In the field of maintenance the traditional approach has been to rely upon the intuitive knowledge and skill of the crafts-persons who conduct it. There is a great deal of pride of workmanship and, in all too many organizations, a great deal of psychic income in addition to significant overtime pay for successful emergency repairs to return equipment to operation after unplanned shutdowns. There is a mystique that accompanies all of this that many skilled crafts-person would like management to believe firmly. That is that there are too many variables in maintenance, making compliance with written procedures impossible and impractical; that the “way we’ve always done it” is the best and only way to conduct maintenance. This idea spills over into preventive maintenance, also. Crafts-persons believe that their own intuitive knowledge is preferable to a written procedure and/or a thoroughly defined checklist. Aside from these problems, most organizations have allocated no resources to creation and on-going support of procedures and checklists. Accordingly these organization are beating on the wrong way of conducting maintenance in order to assure reliability. This results in at least a lost opportunity for increased profits from existing assets and at worst a fatal management omission. Management is gambling with profits and losing big time with the approach that emphasizes “pride” of workmanship over an approach that has been proven to work.  

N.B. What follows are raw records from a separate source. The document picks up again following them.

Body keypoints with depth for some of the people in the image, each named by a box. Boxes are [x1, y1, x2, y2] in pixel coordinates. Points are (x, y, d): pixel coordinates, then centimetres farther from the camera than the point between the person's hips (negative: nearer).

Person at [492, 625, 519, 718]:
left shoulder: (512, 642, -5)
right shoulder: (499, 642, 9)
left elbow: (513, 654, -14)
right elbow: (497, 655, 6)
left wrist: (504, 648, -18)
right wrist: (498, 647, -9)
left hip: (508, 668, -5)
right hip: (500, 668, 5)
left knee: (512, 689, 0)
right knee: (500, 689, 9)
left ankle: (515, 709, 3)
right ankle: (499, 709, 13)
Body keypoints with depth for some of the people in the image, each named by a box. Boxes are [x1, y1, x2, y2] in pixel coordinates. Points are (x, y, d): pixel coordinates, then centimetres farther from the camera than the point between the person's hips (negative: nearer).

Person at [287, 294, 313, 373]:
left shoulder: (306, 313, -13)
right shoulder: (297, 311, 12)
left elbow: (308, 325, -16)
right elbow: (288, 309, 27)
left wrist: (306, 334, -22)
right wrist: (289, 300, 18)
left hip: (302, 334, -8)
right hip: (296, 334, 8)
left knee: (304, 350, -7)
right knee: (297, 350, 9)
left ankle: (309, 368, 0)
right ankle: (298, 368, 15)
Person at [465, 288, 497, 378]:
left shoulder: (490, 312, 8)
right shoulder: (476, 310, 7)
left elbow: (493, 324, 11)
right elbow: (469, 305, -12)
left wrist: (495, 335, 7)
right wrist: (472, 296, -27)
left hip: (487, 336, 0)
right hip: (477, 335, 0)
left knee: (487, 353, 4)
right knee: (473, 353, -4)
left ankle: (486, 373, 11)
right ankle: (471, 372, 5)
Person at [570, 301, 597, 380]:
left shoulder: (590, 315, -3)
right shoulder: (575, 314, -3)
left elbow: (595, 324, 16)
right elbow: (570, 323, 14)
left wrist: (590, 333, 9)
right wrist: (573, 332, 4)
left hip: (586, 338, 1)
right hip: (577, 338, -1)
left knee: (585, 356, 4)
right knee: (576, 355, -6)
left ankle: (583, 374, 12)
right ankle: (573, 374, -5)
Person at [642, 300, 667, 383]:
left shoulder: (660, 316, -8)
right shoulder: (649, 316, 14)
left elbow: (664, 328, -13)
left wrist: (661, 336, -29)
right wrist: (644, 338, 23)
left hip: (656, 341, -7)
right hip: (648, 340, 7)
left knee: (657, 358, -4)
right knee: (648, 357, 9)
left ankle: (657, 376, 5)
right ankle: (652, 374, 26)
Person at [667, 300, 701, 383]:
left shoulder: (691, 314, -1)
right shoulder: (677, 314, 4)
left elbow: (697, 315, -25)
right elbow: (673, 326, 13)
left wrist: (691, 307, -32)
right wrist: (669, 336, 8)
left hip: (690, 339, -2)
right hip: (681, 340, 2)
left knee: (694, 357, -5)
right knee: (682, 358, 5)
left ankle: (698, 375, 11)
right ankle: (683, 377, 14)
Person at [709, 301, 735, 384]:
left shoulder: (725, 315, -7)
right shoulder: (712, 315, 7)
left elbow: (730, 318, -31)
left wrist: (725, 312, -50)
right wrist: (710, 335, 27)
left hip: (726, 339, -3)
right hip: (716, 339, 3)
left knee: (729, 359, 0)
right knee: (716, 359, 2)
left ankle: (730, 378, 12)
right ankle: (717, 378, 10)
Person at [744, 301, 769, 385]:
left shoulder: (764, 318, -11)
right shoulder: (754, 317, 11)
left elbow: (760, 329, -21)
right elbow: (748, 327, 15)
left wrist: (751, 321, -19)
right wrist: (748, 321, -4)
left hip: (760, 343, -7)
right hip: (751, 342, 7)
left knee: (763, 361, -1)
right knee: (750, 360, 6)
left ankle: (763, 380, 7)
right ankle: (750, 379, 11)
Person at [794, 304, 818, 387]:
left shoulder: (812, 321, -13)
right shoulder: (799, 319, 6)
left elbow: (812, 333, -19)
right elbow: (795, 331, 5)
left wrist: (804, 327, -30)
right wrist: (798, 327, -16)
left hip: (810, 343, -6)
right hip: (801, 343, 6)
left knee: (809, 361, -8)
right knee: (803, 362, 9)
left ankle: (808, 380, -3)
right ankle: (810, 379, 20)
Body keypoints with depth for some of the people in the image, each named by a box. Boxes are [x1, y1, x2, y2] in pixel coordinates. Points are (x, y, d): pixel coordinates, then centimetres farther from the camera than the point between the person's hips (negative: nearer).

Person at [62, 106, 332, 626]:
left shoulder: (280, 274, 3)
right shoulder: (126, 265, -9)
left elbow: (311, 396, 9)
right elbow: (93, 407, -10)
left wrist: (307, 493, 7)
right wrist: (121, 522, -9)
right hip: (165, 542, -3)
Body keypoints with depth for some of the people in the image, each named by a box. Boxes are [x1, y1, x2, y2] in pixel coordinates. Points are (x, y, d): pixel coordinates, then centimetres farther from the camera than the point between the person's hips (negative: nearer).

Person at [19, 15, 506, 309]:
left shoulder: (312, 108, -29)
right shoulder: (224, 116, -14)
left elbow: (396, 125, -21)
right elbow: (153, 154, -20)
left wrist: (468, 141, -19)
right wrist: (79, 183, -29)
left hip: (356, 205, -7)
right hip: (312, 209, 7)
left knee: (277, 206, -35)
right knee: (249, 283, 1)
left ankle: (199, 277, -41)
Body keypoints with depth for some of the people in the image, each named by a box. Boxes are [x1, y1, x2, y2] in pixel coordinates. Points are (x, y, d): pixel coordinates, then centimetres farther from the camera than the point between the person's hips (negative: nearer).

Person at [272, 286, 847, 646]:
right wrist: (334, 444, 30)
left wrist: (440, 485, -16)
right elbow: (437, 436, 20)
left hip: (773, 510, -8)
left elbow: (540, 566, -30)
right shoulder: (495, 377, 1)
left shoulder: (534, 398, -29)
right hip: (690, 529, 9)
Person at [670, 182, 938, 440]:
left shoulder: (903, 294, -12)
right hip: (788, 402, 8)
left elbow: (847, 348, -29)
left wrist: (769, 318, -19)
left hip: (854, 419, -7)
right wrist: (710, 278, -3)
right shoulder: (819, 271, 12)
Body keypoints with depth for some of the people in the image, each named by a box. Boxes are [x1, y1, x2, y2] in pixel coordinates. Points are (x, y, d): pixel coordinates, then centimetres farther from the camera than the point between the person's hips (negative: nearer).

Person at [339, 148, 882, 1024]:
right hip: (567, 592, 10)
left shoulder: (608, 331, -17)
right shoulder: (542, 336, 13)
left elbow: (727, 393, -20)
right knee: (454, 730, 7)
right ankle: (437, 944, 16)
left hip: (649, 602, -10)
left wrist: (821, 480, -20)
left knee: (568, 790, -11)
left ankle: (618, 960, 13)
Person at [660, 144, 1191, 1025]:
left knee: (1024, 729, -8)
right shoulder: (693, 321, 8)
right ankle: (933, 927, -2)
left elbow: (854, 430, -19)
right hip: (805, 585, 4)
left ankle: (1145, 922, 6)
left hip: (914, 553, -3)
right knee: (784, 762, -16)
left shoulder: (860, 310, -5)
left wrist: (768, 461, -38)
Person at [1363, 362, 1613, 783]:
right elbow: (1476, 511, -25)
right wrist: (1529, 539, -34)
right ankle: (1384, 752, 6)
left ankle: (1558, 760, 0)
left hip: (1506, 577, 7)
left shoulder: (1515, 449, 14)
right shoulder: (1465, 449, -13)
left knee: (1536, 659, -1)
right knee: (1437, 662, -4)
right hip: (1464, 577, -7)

Lost in all of this is the concept of ensuring and sustaining reliability as both corrective and preventive maintenance is performed. Ideas about how things fail that we used to rely upon as a basis for preventive maintenance have been shown in the four failure profile studies over the past 40 years to apply to only a minor percentage of failures. In gambling terms, this means that odds are very long against a “win.” From this it can be shown that  time directed maintenance, in general, also should apply to only a minor portion of the failure modes which an organization must correct or mitigate.

This is because we seldom know the profile for failure and assume that most components exhibit a “wearout” characteristic, but assign a frequency for maintenance anyway, as if they did.  Further it can be shown that intrusive, time directed maintenance can be detrimental to reliability because humans are involved and they produce “infant failures.” Non-intrusive maintenance and monitoring tasks should be sought, instead. Indeed, because of the distribution of the failure profiles described in this paper, the only logical approach for the mitigating failures in the majority of equipment is through the use of non-intrusive tasks supported by the use of procedures to assure consistent results. 

As modern predictive maintenance tools and analysis methods have come into use, most of which are non-intrusive, the requirement for procedure-based maintenance becomes even more important. Analysis of data from modern tools such as vibration monitoring, lubricant and wear particle techniques, infra red observations, motor electrical condition monitoring and almost all other technologies depends for accuracy upon knowledge of the operating state of the equipment. Operating conditions and surrounding environmental parameters must be carefully established and recorded in order that thorough analysis can be performed. This can only be established by adherence to carefully written, detailed procedures and checklists.

Such procedures may be “imbedded” into equipment designed for data collection. However, procedures for connecting data must be carefully prepared and followed in order that there is complete agreement between imbedded and non-imbedded details.